In the first week after the United States entered World War I, President Woodrow Wilson created a government agency called the Committee on Public Information, with a mission to use the media of that era to rally support for the war and to quash dissent. Basically it was a propaganda machine, and at its head was a former Kansas City newspaper man, George Creel.
Creel's Committee on Public Information used writers, artists, actors, and every form of media available to stir up war support. Though Creel had long been a critic of censorship, his agency was heavily involved in doing just that, helping Congress pass the widely criticized Espionage Act of 1917 and the Sedition Act of 1918. Under the Sedition Act, it became a federal crime to use "disloyal, profane, scurrilous, or abusive language" about the United States government."
Ten years before the war, George Creel lived in Kansas City and published a local weekly political journal called The Independent. His paper, which championed government reform and women's rights, began publishing in 1899 and continues to this day as "The Independent: Kansas City's Journal of Society."

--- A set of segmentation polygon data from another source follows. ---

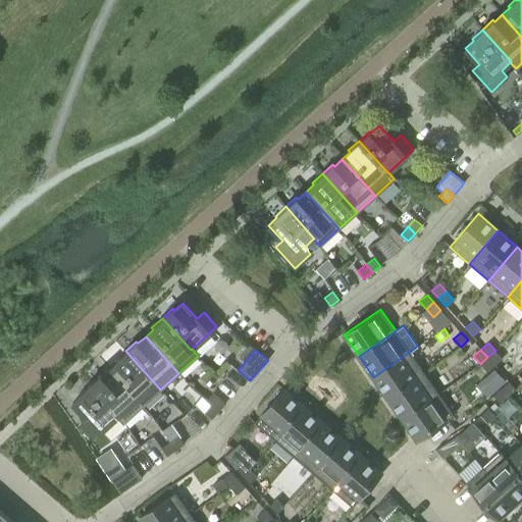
[(116,362),(109,369),(143,406),(160,389),(125,351),(115,360),(116,362)]
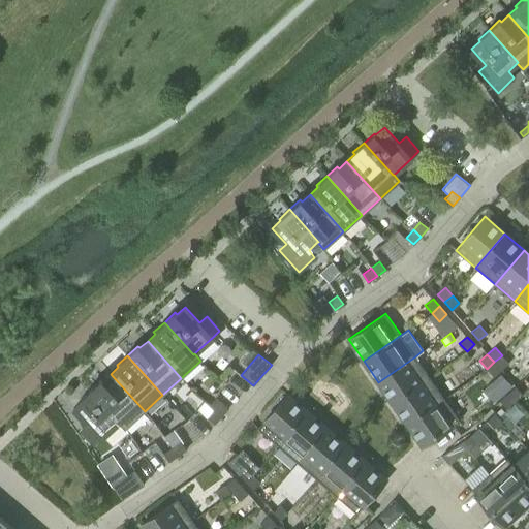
[(502,355),(494,362),(501,370),(508,364),(502,355)]
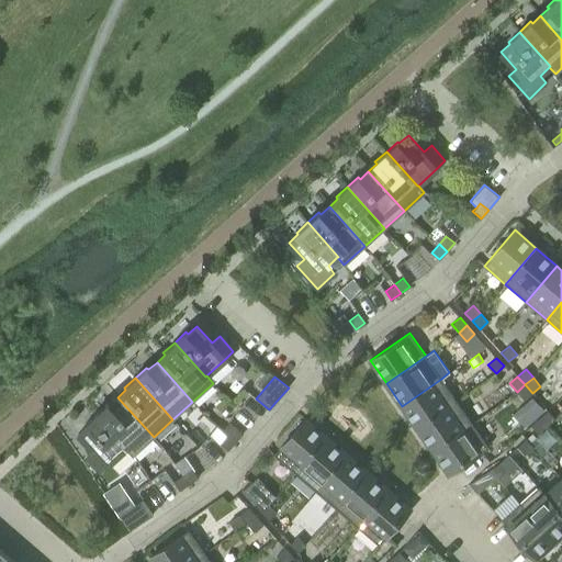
[(457,401),(441,379),(402,406),(417,428),(457,401)]
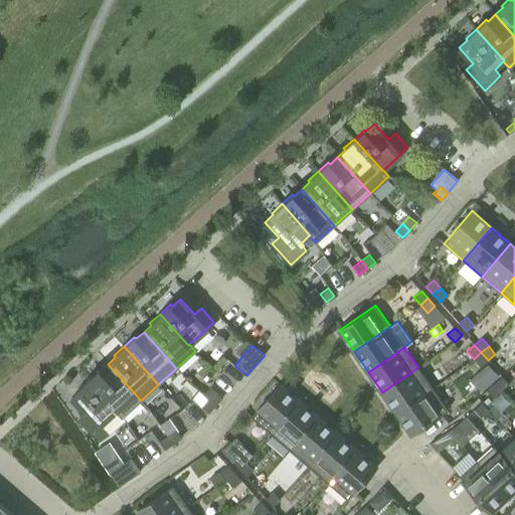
[(488,360),(481,352),(474,359),(481,367),(488,360)]
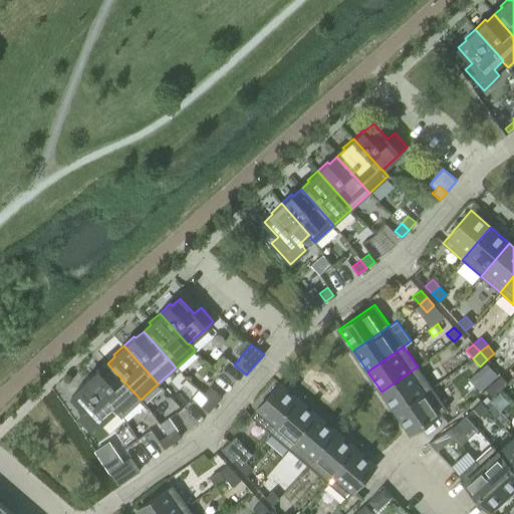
[(98,368),(88,377),(116,409),(115,410),(121,417),(141,400),(107,363),(99,369),(98,368)]
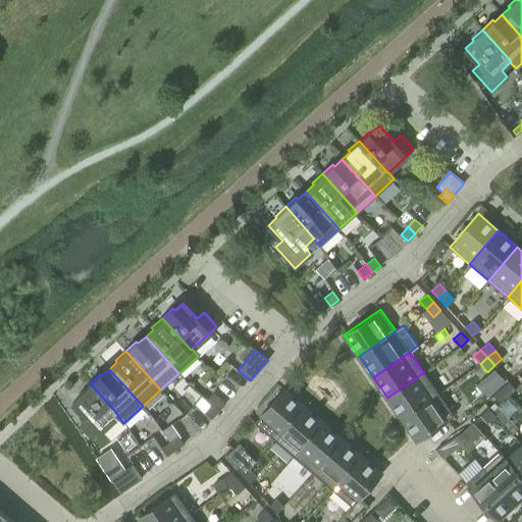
[(497,369),(477,386),(488,399),(508,382),(497,369)]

In 1909 Creel gave his paper to two women publishers and took his calls for government reform to Colorado, writing for the Denver Post. He was appointed Police Commissioner of Denver in 1912, and the reforms he made in Denver were praised nationwide. Creel was active in Woodrow Wilson's re-election campaign, and when he heard that military commanders were calling for media censorship, he called on President Wilson and suggested a different approach, "expression, not suppression" of the press." Thus the Committee on Public Information was created.
After the war George Creel devoted most of his time to writing and politics. He died in San Francisco on October 2, 1953, and is buried in Mt. Washington cemetery near his mother's grave.